The wrong road led to a wonderful witness.
| posted 4/10/2012
Some people mistakenly refer to inexplicable, uncanny, timely, and/or especially appropriate happenings as coincidences. But Christians need to recognize them as God incidences. Deuteronomy 4:9 backs this idea, "Only be careful, and watch yourselves closely so that you do not forget the things your eyes have seen or let them fade from your heart as long as you live. Teach them to your children and to their children after them."
Hopefully, reading about the following "God incident" will help you become attuned to such incidences in your own life.
Our son David and his wife Myriam are missionaries in Angola, Africa. He went there to serve as a pastor and Myriam as a medical doctor.
Learn more through: Impacting Culture.
Life in the town of Luena, which is located in eastern Angola, is much like what you would see in a National Geographic magazine. All of Angola is slowly recovering from a 27-year civil war, which started when the Portuguese left the country. The war was between two major parties over who would take the reins of leadership in Angola. The war finally ended in 2001, but there are still remnants of bombed airplanes and abandoned tanks sitting around Luena. Minefields in the surrounding area are still being cleared to make the fields usable again. Within the city, electricity is available for only a few hours a day. Having a generator is definitely a gift, as long as it functions without need of repair. Water comes unfiltered from a river. Luena looks like it could have been a beautiful city at one time; on its outskirts, you see grass huts and a more primitive lifestyle.
With that bit of background, let me get to the God incident.
Shortly after arriving, David and Sebastian, a doctor who worked in the clinic with Myriam, were on their way to purchase some lumber that would be used to remodel the clinic. What passes for lumber there looks very different from what you would see at your neighborhood Home Depot.
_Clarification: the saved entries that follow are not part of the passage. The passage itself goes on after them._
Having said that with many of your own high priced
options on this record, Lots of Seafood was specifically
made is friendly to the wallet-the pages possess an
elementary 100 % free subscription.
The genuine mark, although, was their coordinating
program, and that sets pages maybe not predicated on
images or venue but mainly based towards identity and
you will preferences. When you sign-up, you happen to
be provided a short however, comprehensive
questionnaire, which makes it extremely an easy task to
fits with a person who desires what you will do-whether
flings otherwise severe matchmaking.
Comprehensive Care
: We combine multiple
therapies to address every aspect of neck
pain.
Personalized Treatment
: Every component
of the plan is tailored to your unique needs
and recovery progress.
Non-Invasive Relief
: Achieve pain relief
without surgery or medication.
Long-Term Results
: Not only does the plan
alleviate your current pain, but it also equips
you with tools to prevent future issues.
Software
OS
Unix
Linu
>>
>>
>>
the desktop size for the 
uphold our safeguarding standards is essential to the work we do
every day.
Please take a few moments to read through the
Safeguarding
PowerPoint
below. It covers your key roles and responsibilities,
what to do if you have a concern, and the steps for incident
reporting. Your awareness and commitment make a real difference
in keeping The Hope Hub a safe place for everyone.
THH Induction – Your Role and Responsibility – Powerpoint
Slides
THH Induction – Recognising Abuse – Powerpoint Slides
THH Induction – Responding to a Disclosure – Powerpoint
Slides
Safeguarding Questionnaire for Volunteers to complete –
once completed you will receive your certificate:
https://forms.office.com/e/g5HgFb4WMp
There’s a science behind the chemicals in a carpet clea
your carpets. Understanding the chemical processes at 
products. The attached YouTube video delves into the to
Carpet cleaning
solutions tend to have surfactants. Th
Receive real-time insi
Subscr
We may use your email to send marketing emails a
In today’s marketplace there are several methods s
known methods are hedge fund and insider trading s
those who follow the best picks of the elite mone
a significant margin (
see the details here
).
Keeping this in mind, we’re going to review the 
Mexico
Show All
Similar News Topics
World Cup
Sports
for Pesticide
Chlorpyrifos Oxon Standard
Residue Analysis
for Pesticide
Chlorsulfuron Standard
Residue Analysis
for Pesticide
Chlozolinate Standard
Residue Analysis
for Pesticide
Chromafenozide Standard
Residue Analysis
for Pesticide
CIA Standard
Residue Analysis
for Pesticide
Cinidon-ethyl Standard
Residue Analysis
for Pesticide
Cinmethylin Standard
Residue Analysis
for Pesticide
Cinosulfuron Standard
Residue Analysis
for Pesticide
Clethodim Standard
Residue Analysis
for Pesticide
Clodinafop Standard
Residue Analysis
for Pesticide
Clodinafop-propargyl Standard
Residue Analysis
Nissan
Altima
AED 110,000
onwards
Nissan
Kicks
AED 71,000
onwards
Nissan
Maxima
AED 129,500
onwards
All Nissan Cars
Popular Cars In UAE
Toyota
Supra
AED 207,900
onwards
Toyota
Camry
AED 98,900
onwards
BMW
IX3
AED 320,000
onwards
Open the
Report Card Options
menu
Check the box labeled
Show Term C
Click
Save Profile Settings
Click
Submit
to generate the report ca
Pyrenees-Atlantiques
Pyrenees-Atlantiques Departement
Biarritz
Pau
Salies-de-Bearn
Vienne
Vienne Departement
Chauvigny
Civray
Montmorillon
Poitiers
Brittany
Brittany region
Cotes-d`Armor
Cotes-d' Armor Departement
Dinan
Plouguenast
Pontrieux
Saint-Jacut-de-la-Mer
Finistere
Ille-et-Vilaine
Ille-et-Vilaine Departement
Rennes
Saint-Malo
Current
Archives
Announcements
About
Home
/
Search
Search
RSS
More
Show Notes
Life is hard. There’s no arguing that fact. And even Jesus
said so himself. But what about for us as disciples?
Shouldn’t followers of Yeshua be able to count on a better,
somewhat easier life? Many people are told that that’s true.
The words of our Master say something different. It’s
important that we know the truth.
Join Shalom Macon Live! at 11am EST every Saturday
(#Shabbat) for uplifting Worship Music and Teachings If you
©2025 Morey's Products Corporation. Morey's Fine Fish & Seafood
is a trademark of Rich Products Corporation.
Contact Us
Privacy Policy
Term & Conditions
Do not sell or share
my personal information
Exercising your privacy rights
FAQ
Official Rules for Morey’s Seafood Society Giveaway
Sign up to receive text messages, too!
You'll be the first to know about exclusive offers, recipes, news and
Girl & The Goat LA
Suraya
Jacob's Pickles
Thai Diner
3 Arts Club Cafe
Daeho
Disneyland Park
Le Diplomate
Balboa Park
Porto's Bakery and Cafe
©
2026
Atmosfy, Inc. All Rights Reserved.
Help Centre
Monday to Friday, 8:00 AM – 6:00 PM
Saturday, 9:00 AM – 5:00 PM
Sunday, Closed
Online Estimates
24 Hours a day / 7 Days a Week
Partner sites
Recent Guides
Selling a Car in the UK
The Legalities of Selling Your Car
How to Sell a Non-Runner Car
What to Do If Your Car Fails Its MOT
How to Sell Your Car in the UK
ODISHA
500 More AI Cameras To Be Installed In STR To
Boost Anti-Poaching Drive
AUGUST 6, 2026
Their lumber consists of long, reasonably straight branches that have been cut from nearby trees, often used in the construction of roofs.
David and Sebastian were traveling to a certain village where Sebastian had arranged to get the needed lumber. Although Sebastian had directions to the village, neither he nor David had ever been there. As they traveled into the bush, it kept getting thicker and thicker until they came to a small group of huts at the end of the dirt road. Curious people came out to take a look at two white men in a white vehicle in this isolated location. David asked Sebastian if this was the place, to which Sebastian answered no. They were lost.
Sebastian greeted the people, explaining their situation as best as he could. The people assured David and Sebastian that they had some recently cut lumber.
As they were on their way to get the lumber with the village men, David asked if they had a church in their village. The men said that there was a Catholic church in a distant village, but that it was too far for them to walk to and so no one attended. David and Sebastian tried in their limited Chokwe language to ask if they knew about God. Silence followed. Then they repeated the question, saying "Zambi," the Chokwe word for God, and to this the men shook their heads. Then they asked them if they knew about Jesus. After some discussion among themselves, the men said they didn't know this Jesus. David and Sebastian again tried in their limited Chokwe to tell them about who Jesus is and why we all need him. After picking up the lumber, they prayed with the men and took them back to their village. A burden remained in David's heart for the village that had no Christian witness.